The European economy is not out of the doldrums yet, but experts point to signs of tempered optimism in the real estate industry.

The European economy is not out of the doldrums yet, but experts point to signs of tempered optimism in the real estate industry.

This year's Emerging Trends report published by ULI and PwC is entitled ‘Optimism Returns’, based on a growing sense that businesses are adapting to the ‘new normal’.

‘The title of this year's Annual Outlook suggests that investors should put risk back into perspective,’ according to Hans Vrensen, global head of research at adviser DTZ. ‘It looks like the worst-case scenario which many investors expected is not going to happen. Both occupiers and investors have been overly conservative and risk-averse these past few years. But in retrospect it looks like the highest probability of a worst-case scenario was 20% and not 100% -- which led much of the market to overreact and become virtually completely risk-averse.’

Pricing is also becoming more attractive, he noted, with property yields continuing to bear up well vis-à-vis government bond yields in core European markets. ‘There is a more constructive environment and signs that companies will actually invest or sign leases.’

Google’s decision to develop a 1 million square feet new corporate campus at King’s Cross in London is a case in point, he added. ‘This further supports our case for renewed optimism.’

Total European investment volumes came to between €110 bn and €130 bn in 2012, according to the leading advisers. And although total European investment volumes in 2013 are expected to remain flat, prospects for non-prime properties are improving, Vrensen added.‘The outlook for non-prime is less negative than it was. This provides investors with a positively attractive opportunity.’

In its Annual Outlook for the year ahead, DTZ points out that many non-core investors who have raised capital have been increasingly frustrated with the lack of distressed opportunities. As a result, lower quality properties are expected to be the next logical step for them to realise excess returns. ‘From a cash flow perspective, we expect no widespread tenant defaults or increasing vacancy rates, as new supply will remain limited. In addition, we suspect occupiers will remain cautious on expansion and focus on cost savings. Many occupiers are opting to stay put and renegotiate existing leases at their existing buildings. This means that property cash flows, especially for non-prime properties, are likely to be more stable than feared by many.’
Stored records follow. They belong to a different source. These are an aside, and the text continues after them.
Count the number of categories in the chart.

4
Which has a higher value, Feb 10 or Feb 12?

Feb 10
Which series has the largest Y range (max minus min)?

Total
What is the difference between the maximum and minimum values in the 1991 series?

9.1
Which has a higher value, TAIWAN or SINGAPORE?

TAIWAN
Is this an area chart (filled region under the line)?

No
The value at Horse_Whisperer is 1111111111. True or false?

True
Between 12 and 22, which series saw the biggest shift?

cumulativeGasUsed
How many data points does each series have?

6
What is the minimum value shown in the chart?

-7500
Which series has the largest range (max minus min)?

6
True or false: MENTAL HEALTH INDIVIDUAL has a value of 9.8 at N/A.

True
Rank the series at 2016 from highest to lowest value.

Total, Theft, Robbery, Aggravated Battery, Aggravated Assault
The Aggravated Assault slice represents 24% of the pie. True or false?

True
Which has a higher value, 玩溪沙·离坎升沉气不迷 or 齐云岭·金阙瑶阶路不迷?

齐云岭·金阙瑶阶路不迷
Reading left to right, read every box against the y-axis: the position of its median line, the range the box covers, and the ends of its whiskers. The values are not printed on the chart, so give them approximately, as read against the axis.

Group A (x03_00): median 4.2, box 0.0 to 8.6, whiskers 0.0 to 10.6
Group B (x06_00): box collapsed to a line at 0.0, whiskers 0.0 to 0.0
Prospects for non-prime properties are best for the UK and core European countries with the most stable economies, added Nigel Almond, head of strategy research at DTZ. 'In the UK in particular, according to our research based on actual transactions the gap between prime and secondary properties is now starting to narrow. Secondary yields have moved in from 14.8% to 14.6%, shrinking the gap with prime to 8.1 percentage points from a peak of 8.3 in Q3.'

This represented the highest gap on record since 1997, Almond added: ‘As investors struggle to source core opportunities they are now starting to move up the risk curve towards better quality secondary product.'

Meanwhile the real estate lending landscape continues to evolve, Vrensen said. While the gross funding gap is a staggering €140 bn, alternative non-bank lenders are gaining ground while a growing number of private as well as listed property companies are turning to relatively inexpensive corporate bond issuances, Vrensen pointed out.

‘The growth of non-bank lending is occurring quicker than we originally anticipated and the trend is growing - every week we see new examples of parties that we have not heard of before in this segment of the market.’

Recently Wells Fargo, the biggest mortgage lender in the US, announced it planned to enter the UK commercial real estate and that it was targeting a £1 bn portfolio. However, DTZ estimates non-bank lenders will have additional lending capacity of €80 bn to shrink this to a net debt funding gap of €58 bn.

Vrensen: ‘The evidence keeps stacking up that the European commercial property lending landscape is undergoing a structural change. We suspect that there must still be more and other parties, that we’re not yet hearing about. Based on our discussions with clients regarding our Global Outlook, we are starting to anticipate that there may be more upside than most had expected. Also, that it could be a quicker and sharper recovery than expected if we snap out of the lingering risk aversion sentiment.’

A key challenge facing the market, however, is the scarcity of quality stock, he added. ‘There’s a great wall of money and lots of capital but not yet enough suitably priced stock.’